A lot of people like to teach their partner's how to kiss so this can actually be a fun and enjoyable experience if he guides you through it. Trust me everyone has had to do this to figure it out. You'll be fine but don't do it until you feel 100% and that you KNOW it's with someone who is going to be part of your life after. [ solidadvice4teens's advice column | Ask solidadvice4teens A Question ]
X3littlemermaidx3 answered Wednesday July 8 2009, 10:18 pm: Never do something if you are uncomfortable with it. If he really likes you he will be willing to wait to kiss you or whatever.
When I met my boyfriend I had only had sex once and messed around once with one other guy. I was at a party k?(It was a total mistake btw I totally learned from it!!) And my boyfriend has had alot of experience. So I was really nervous to mess around with him and make out with him cause i had only made out once too and was drunk. So we made out and I guess I am good at it. We waited about 3 months or so before we messed around because I wasnt ready and nervous. He was totally willing to wait cause he really really liked me. My point is is that if he really likes you he wont pressure you to kiss him on the first date. But you gotta get practice somehow right? haha [ X3littlemermaidx3's advice column | Ask X3littlemermaidx3 A Question ]

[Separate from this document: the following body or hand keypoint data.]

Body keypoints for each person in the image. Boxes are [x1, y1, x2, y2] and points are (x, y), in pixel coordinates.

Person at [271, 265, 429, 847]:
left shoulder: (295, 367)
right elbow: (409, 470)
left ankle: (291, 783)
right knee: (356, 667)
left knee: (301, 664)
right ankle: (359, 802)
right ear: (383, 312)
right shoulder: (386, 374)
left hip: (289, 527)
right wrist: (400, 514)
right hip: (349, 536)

Cux answered Wednesday July 8 2009, 9:57 pm: 1. A first-date-kiss is alright, but sometimes it's special to wait a few more dates after it. Whatever you feel comfortable with is fine, really.
2. I've answered a question on how to kiss, like makeout, but maybe that's not what you're looking for.
And it's alright that you told him that you weren't sure what you were going to do; that's being honest and having good communication from the start and that's admirable. Some girls would just say nothing and then be pressured into doing things they don't want to do.